La tercera diferencia es el contenido. Y es irónico, porque el arte actual se ufana de su temática y por eso se proclama “conceptual”, en supuesto contraste con el de antes, al punto que ya no importa el oficio, la belleza ni la creación, sino la idea. Y eso se podría aceptar si fueran ideas profundas o emocionantes. Pero el concepto detrás de tantas obras actuales sorprende por su ligereza y frivolidad, por su falta de hondura y peso intelectual. En el gran arte del pasado, por el contrario, prevalecían los grandes temas, ya fueran religiosos, políticos o sociales, y la obra era una creación estética para elevar el espíritu e iluminar la condición humana. ¿Conceptos? Por favor. Conceptos tiene el arte de Goya, Miguel Ángel, Leonardo, y todos los grandes del pasado. Lo de ahora impacta, más bien, por la pobreza de sus ideas.

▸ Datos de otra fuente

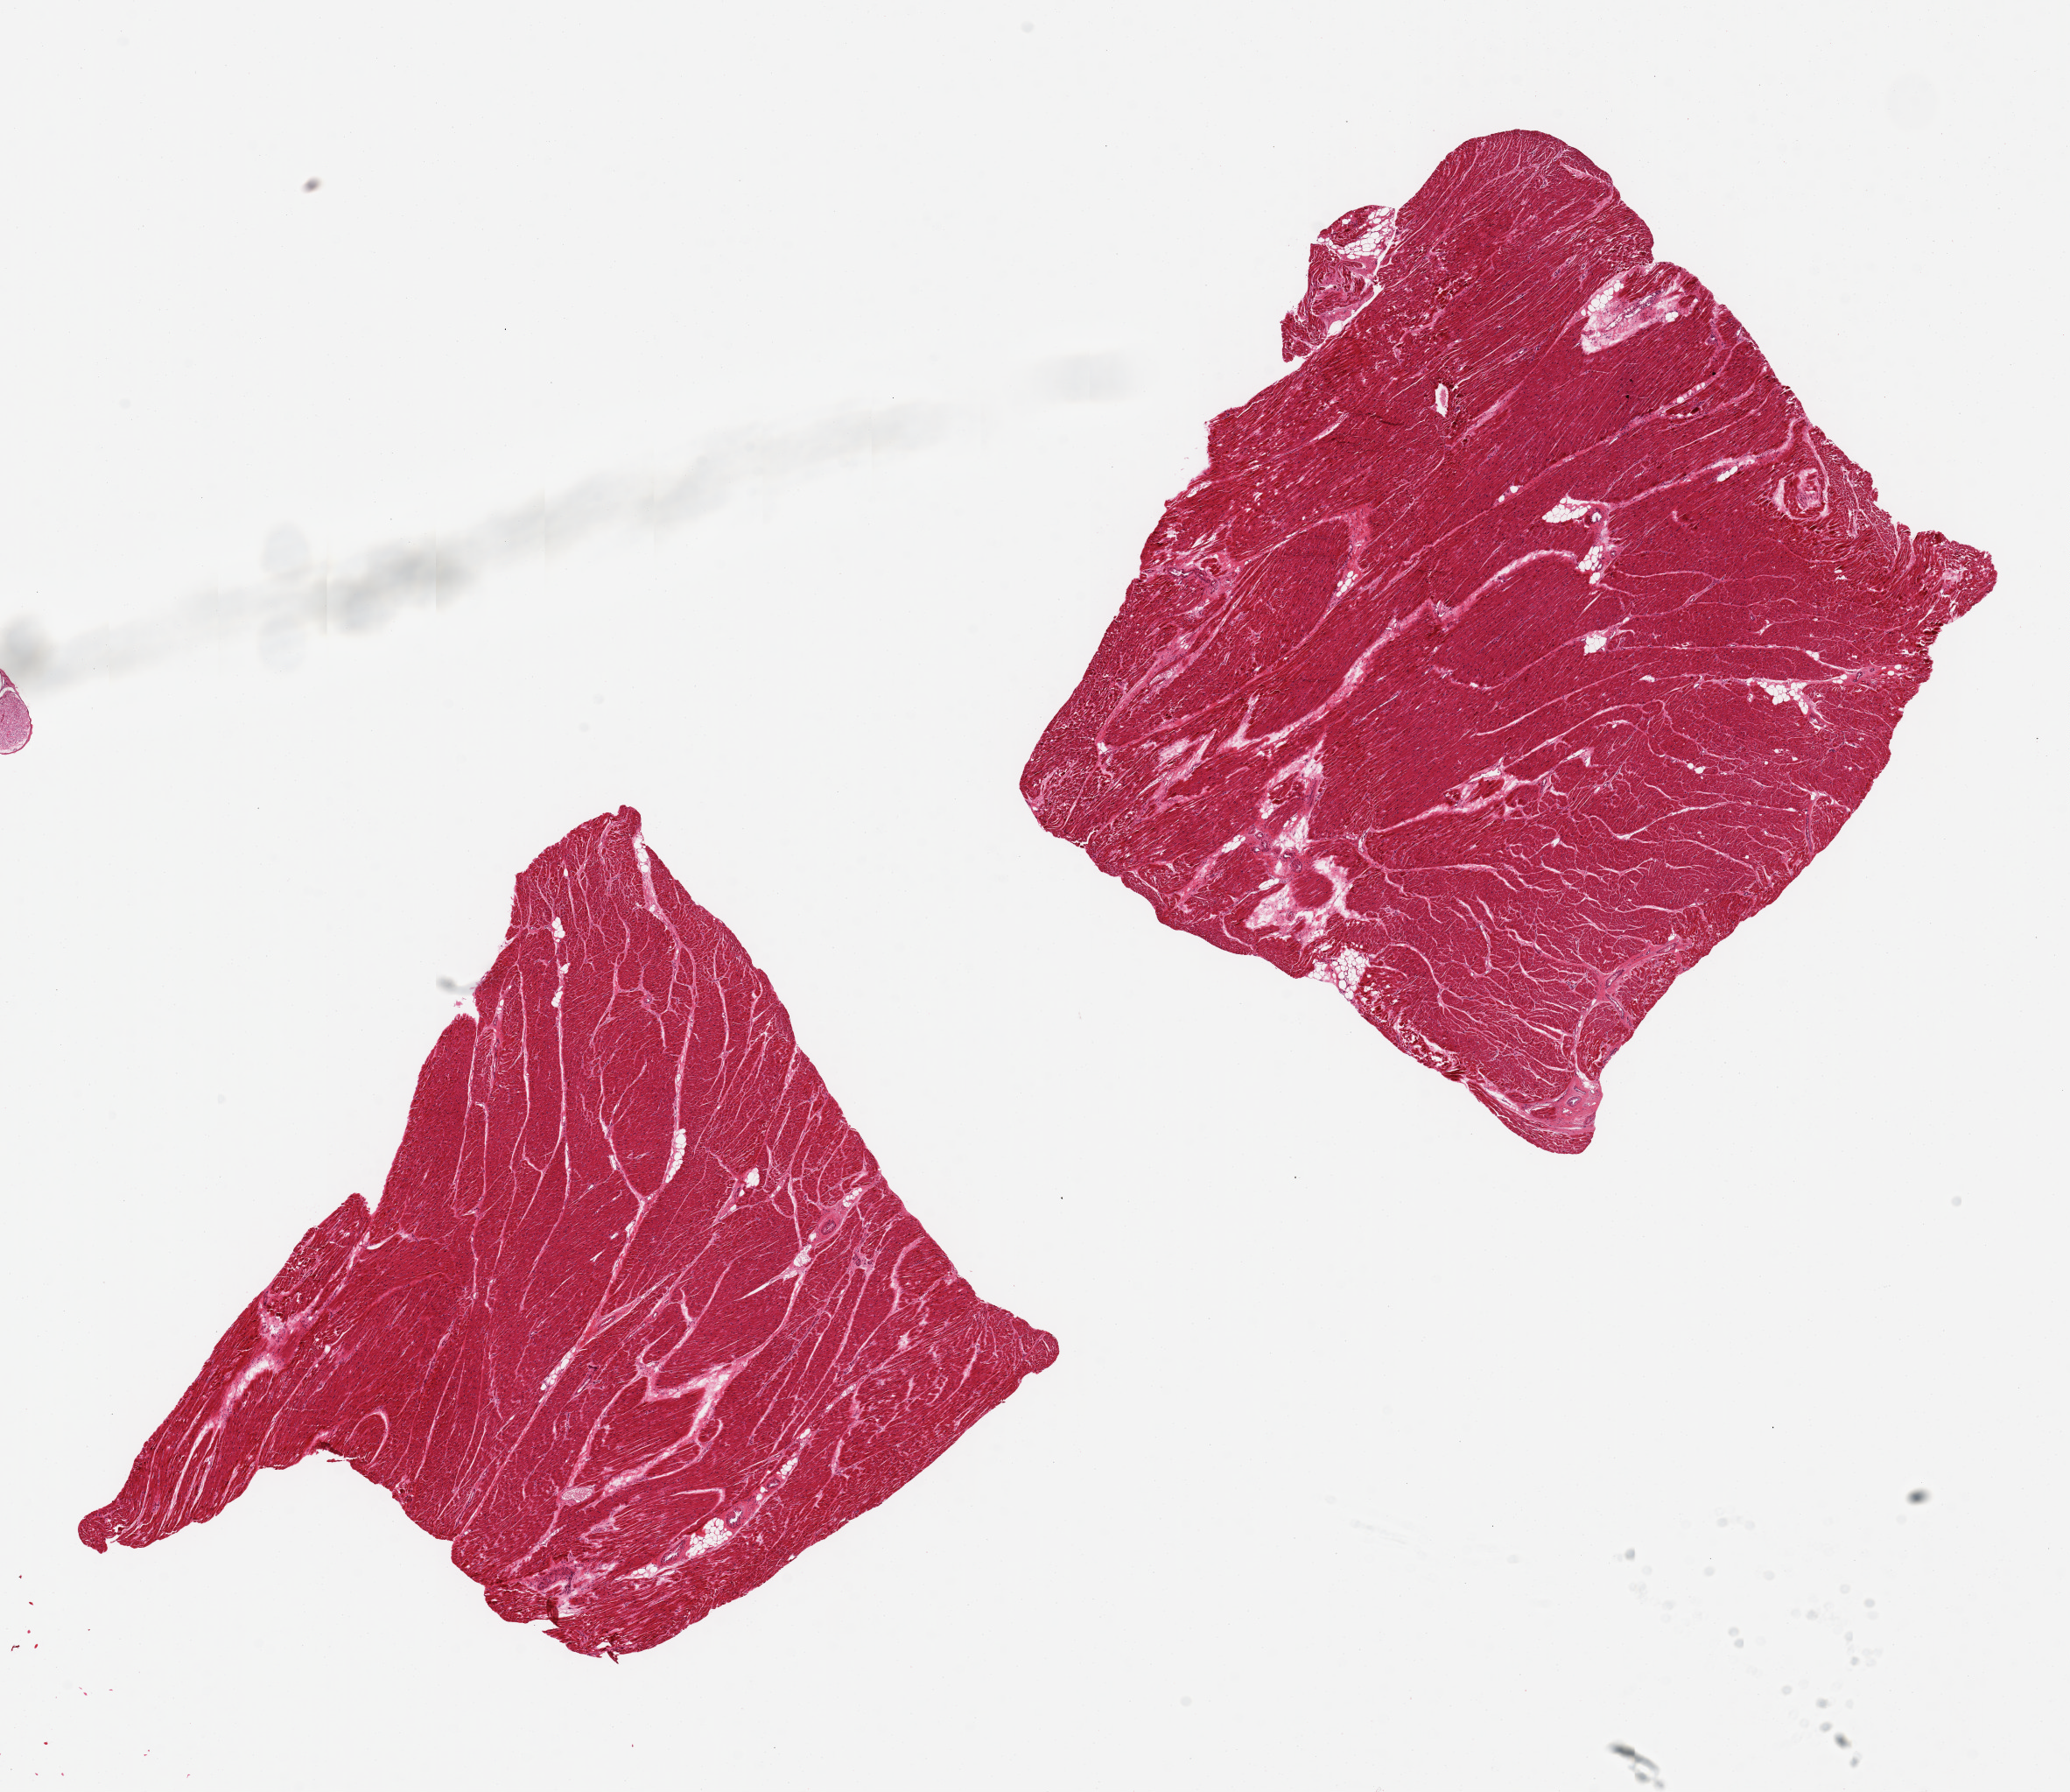
Whole-slide image, H&E stain — low-resolution overview of the scanned area, about 18.7 x 16.2 mm (acquisition: 20x scan), PAXgene-fixed paraffin-embedded (PFPE) section, section of heart (target tissue), tissue donor sample. Donor: male.
Review note (as recorded): 2 pieces 7x6mm. No significant ischemic changes.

Lo cierto es que a partir de Marcel Duchamp y su orinal de 1917, cualquier cosa puede ser una obra de arte, y cualquier persona puede ser un artista. Ya no se necesita talento, conocimiento, creatividad ni buen gusto, y eso ha envilecido el arte hasta convertirlo en lo que es hoy: una burla y una estafa, en donde un grupo de avivatos, apoyados por curadores y galeristas que se frotan las manos al contar sus millones, fabrican objetos mal llamados arte, sin belleza o contenido, y hechos para desintegrarse en poco tiempo. Son piezas efímeras en su materia y en su significado. Por eso el público carece de un arte que alimente su mente, su corazón o su espíritu. Y así nos va.